African American Museum at the Wytheville Training School
AboutConstructed about 1882, the Wytheville Training School was built on land where a Freedmen's school once stood, shortly after the freedom of the slaves between 1865 and 66. Sometime between 1880 and 1882, the Freedmen's school was razed and a new church and school, as they appear today, were erected. In 1883, an agreement was made between the Evansham (now Wytheville) School District and the trustees of the Franklin Street Methodist Episcopal (M.E.) Church to buy the school. The deed outlined an arrangement by which the M. E. Church was given the privilege to use the school building for religious worship on the Sabbath and for prayer meetings and funerals. They could also use the school for festivals and social meetings as long as such functions did not interfere with the school functions. The school was used as a church until the new church building was constructed in 1886.
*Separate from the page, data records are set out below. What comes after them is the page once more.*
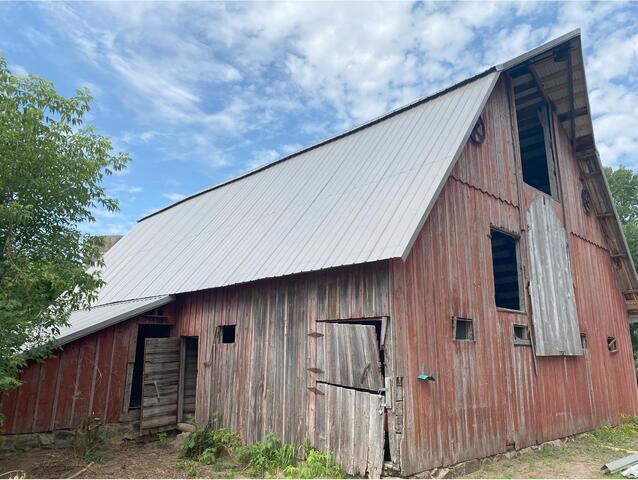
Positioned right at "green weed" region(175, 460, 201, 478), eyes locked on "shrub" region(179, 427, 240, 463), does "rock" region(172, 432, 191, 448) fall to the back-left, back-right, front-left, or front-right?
front-left

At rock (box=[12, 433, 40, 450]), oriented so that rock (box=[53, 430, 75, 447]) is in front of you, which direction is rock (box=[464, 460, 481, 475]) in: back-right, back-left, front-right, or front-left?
front-right
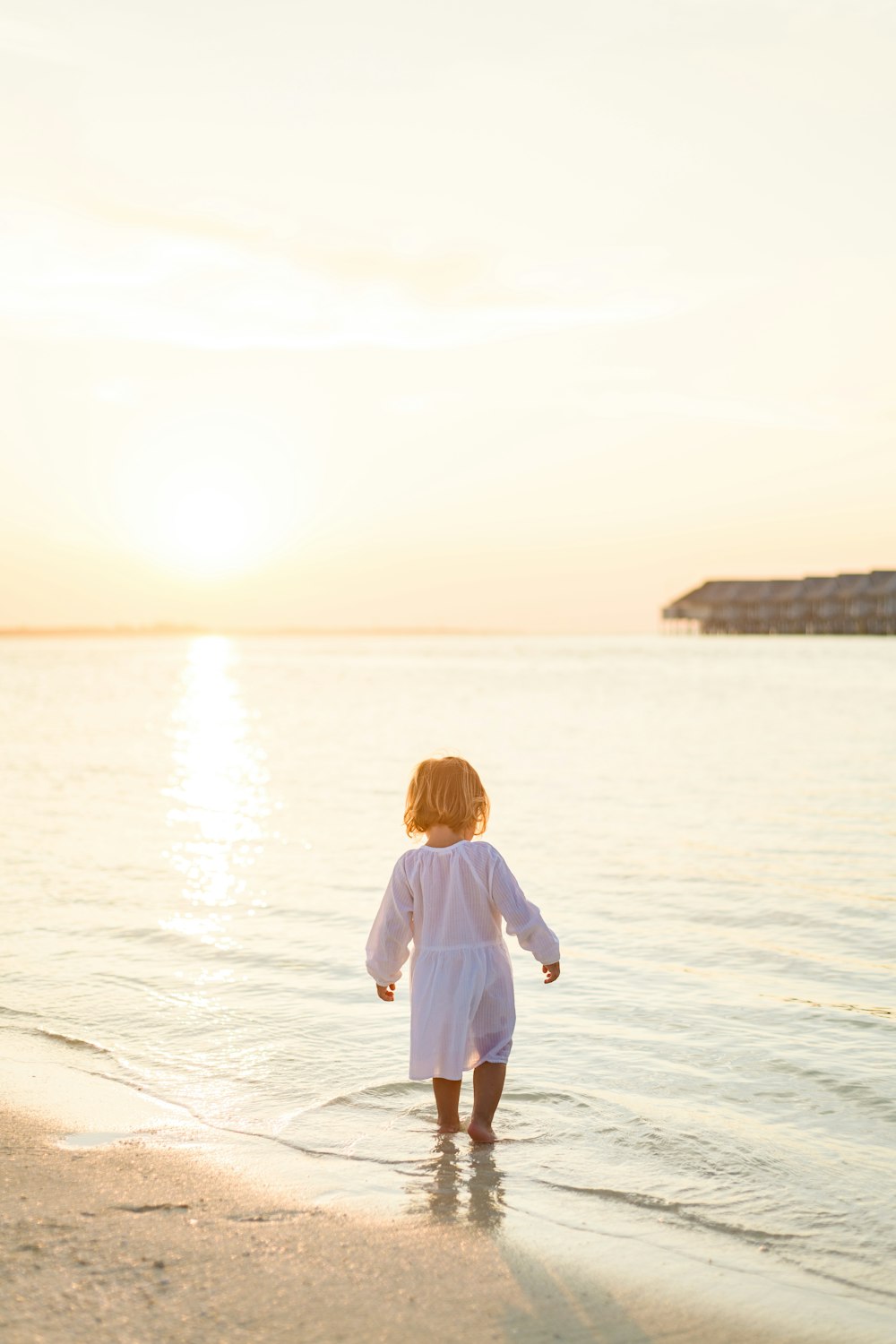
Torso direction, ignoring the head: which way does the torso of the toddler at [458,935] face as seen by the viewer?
away from the camera

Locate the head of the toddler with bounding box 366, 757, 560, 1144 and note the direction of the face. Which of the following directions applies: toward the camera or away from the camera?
away from the camera
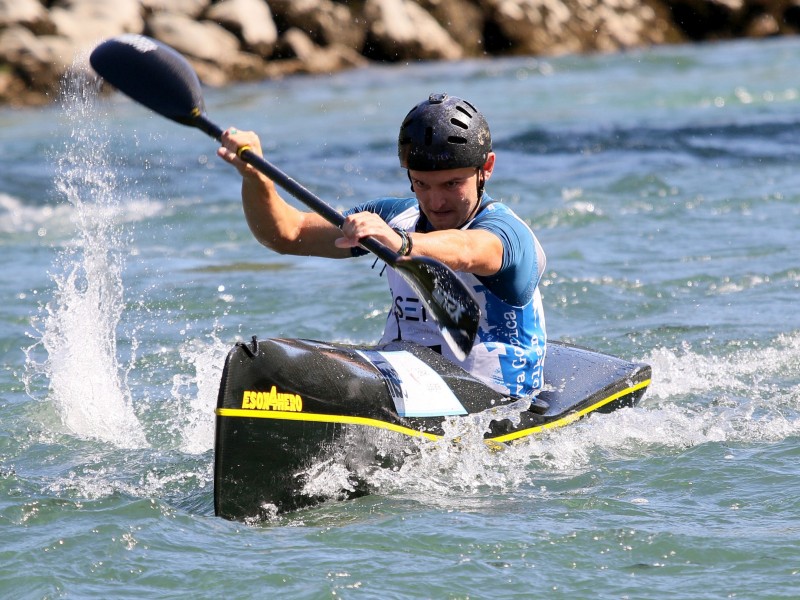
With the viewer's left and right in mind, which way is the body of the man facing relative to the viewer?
facing the viewer and to the left of the viewer

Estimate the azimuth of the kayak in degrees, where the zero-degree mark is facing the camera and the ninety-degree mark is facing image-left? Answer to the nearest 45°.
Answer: approximately 45°
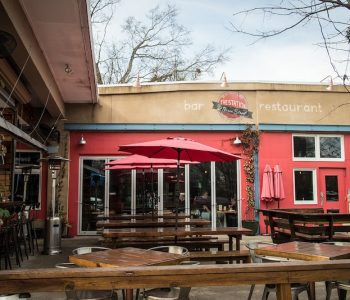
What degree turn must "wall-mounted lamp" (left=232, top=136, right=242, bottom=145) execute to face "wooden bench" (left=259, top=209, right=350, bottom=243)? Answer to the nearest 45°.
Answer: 0° — it already faces it

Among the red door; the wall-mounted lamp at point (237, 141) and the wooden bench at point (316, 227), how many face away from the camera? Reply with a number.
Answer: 1

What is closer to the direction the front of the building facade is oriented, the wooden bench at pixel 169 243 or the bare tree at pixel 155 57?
the wooden bench

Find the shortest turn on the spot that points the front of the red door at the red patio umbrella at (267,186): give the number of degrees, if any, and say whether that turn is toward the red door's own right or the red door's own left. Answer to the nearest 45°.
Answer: approximately 45° to the red door's own right

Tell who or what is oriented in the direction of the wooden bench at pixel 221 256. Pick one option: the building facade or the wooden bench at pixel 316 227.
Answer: the building facade

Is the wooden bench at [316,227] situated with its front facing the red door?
yes

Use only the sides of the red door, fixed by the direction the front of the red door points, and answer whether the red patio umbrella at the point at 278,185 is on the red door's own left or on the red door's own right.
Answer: on the red door's own right

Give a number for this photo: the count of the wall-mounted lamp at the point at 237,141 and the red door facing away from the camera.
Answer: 0

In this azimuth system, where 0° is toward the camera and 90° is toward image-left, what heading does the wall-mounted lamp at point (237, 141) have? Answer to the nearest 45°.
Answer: approximately 0°

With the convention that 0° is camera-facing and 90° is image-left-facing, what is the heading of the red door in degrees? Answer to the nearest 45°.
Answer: approximately 0°
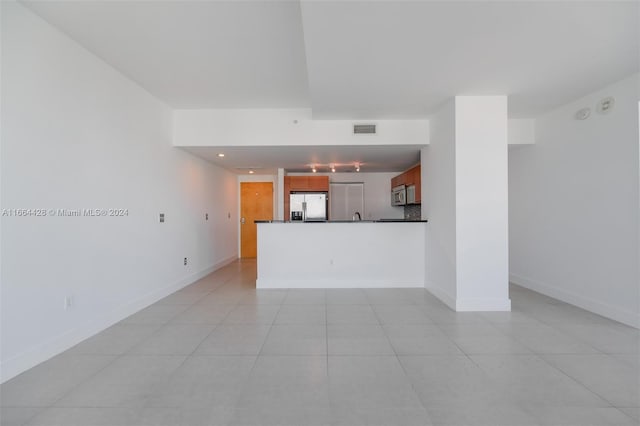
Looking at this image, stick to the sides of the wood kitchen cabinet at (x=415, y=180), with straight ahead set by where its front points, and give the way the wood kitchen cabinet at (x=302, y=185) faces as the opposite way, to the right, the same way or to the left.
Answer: to the left

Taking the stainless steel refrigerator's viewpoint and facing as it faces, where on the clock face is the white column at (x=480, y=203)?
The white column is roughly at 11 o'clock from the stainless steel refrigerator.

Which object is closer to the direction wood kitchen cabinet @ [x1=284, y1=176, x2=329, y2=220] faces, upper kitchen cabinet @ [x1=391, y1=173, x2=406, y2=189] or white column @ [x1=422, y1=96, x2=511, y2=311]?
the white column

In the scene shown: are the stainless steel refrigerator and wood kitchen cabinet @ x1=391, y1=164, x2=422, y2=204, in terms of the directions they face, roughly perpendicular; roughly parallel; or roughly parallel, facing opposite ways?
roughly perpendicular

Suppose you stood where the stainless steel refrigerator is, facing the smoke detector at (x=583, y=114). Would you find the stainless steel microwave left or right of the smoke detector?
left

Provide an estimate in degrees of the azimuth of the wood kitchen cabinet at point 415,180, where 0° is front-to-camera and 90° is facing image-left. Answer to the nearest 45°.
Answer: approximately 90°

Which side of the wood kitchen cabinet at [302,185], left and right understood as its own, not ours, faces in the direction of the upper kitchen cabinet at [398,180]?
left

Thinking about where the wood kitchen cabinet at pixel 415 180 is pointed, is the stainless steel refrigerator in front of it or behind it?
in front

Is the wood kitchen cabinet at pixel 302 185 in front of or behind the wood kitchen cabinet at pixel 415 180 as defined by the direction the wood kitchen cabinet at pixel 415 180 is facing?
in front

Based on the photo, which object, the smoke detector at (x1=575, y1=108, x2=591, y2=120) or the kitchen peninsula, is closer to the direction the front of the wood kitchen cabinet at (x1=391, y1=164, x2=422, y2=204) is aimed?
the kitchen peninsula

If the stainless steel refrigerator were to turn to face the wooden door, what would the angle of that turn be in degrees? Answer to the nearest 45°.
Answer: approximately 135° to its right

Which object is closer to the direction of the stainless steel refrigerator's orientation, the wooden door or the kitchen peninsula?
the kitchen peninsula

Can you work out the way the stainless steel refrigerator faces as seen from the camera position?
facing the viewer

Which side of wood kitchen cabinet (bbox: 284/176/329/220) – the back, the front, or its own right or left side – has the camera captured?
front

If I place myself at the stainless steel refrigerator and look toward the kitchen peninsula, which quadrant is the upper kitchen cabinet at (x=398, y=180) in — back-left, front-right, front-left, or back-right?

Interesting Story - African American education in Wythe County began after the Civil War with the Freedmen's Bureau schools for freed slaves and their families. In 1876, these schools were replaced by a young Negro educator, Richard Henry Scott, who moved to the area from Chesterfield County, VA. Dr. Scott first taught in the county schools, later holding classes in the basement of the Franklin Street Methodist Episcopal Church. A school for Negro students was started in a frame building, no longer standing, at the corner of Franklin and Fifth Streets and was later replaced by the present building which housed the Wytheville Training School. Negro children from Wythe and surrounding counties attended this school until a new facility, named in honor of Dr. Scott, was built in 1952. The site of the Wytheville Training School includes a small frame building in the rear which was the fourth-grade classroom.